#### EXERCISE
An exact transcription is needed of the lines below from the one with "SCOPE OF REVIEW" through the one with "session | RESOURCES |", with no other lines and no pictures.

┌──

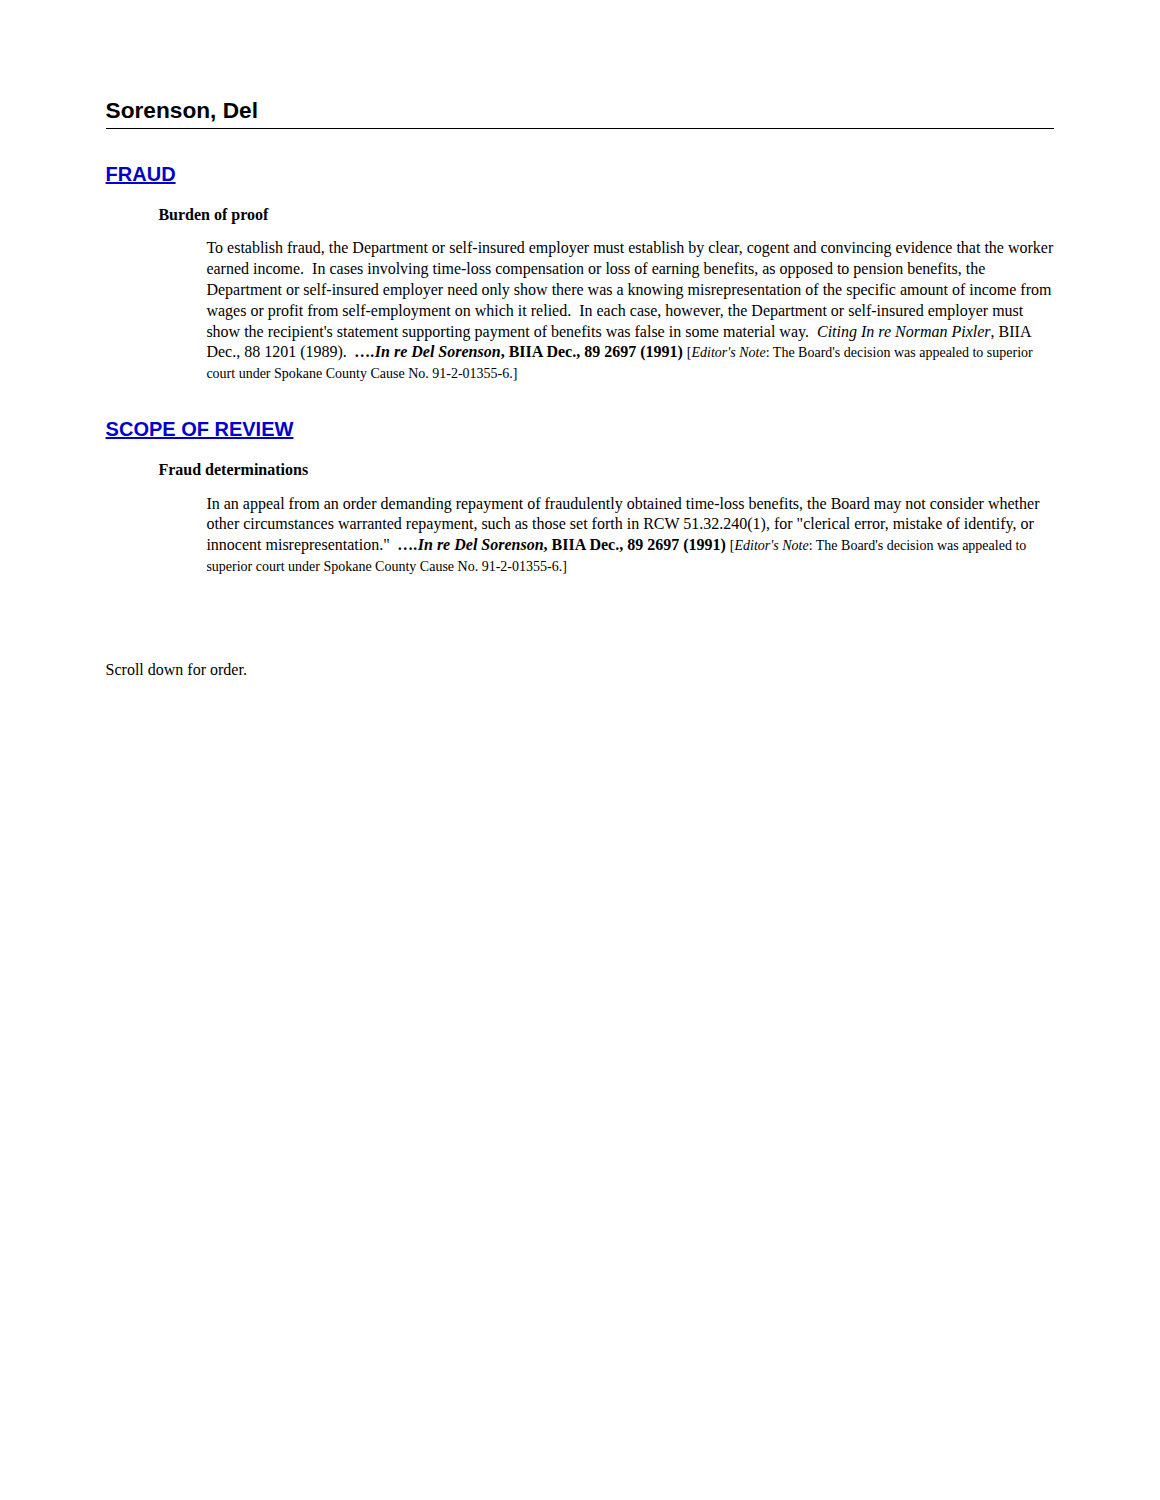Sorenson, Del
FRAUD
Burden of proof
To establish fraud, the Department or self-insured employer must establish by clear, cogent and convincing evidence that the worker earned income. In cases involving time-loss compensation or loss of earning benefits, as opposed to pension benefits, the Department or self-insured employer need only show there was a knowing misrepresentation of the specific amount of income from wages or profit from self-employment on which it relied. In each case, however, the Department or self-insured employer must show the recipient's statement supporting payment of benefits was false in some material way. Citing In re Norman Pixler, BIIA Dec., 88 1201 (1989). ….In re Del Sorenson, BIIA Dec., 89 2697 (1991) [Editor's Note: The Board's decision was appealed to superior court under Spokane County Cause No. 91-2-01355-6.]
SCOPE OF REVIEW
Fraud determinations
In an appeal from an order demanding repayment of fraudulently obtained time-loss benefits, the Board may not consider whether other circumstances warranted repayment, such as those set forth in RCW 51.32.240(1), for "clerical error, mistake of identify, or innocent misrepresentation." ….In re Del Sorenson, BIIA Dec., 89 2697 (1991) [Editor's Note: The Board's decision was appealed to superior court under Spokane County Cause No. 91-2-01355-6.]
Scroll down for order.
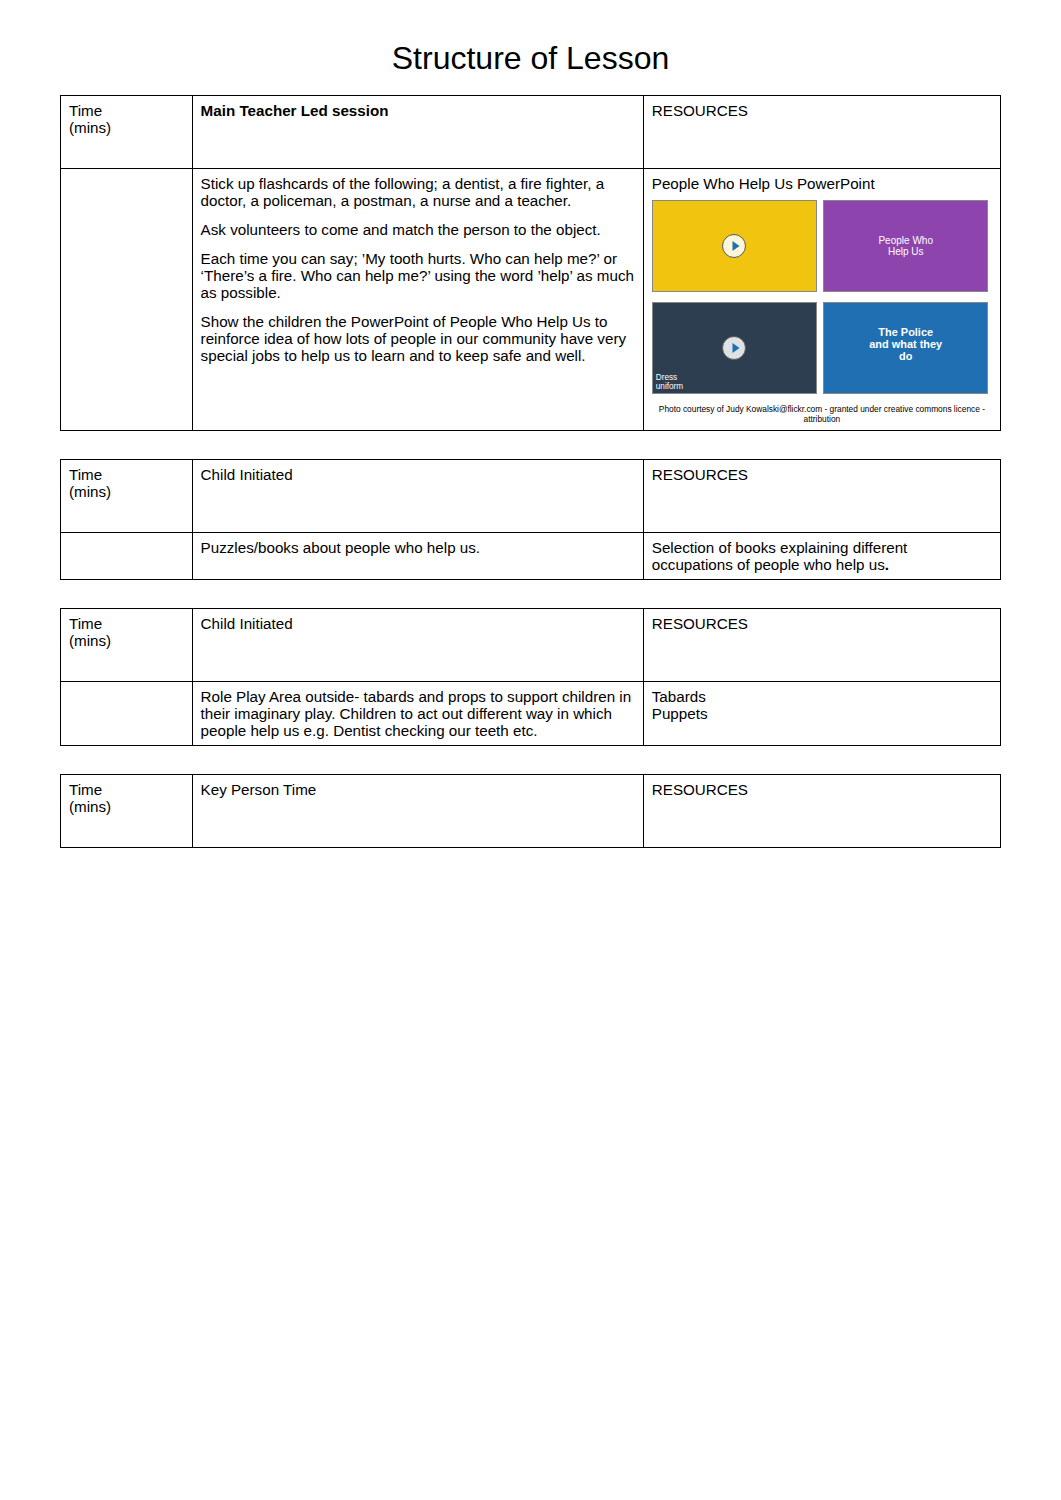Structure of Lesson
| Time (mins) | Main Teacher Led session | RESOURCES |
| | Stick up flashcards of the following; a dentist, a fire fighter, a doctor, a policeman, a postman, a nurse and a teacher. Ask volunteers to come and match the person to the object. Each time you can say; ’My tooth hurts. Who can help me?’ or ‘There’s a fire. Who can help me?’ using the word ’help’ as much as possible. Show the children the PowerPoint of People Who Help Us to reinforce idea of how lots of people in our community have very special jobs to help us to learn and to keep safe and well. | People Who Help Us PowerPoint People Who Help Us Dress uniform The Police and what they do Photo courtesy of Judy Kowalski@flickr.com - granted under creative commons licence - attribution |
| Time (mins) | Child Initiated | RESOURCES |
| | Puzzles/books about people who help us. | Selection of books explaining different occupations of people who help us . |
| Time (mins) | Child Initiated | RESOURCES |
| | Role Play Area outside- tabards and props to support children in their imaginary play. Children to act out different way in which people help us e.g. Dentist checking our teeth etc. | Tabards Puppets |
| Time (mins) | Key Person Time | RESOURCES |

└──
┌──

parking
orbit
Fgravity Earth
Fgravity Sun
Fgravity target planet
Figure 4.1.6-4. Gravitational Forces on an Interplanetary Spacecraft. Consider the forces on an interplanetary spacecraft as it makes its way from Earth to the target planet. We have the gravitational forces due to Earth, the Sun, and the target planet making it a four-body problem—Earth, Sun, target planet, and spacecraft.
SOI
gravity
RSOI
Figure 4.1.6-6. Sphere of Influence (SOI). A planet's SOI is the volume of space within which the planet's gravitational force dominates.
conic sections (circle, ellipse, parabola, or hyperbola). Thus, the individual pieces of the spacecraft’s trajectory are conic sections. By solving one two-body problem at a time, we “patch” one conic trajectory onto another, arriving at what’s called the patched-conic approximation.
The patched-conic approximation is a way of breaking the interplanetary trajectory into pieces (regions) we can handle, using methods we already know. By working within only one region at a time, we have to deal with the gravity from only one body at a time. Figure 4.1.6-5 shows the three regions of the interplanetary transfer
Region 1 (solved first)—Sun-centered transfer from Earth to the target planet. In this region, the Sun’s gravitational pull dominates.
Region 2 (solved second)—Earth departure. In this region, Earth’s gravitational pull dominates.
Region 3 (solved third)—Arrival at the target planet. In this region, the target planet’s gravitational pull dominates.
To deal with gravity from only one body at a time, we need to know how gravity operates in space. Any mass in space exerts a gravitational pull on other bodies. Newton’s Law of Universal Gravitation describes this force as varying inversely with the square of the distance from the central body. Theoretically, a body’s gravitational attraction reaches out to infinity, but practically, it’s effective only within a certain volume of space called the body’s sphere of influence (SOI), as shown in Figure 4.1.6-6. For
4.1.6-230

└──

#### RESPONSE
SCOPE OF REVIEW
Fraud determinations
In an appeal from an order demanding repayment of fraudulently obtained time-loss benefits, the Board may not consider whether other circumstances warranted repayment, such as those set forth in RCW 51.32.240(1), for "clerical error, mistake of identify, or innocent misrepresentation." ….In re Del Sorenson, BIIA Dec., 89 2697 (1991) [Editor's Note: The Board's decision was appealed to superior court under Spokane County Cause No. 91-2-01355-6.]
Scroll down for order.
Structure of Lesson
| Time (mins) | Main Teacher Led session | RESOURCES |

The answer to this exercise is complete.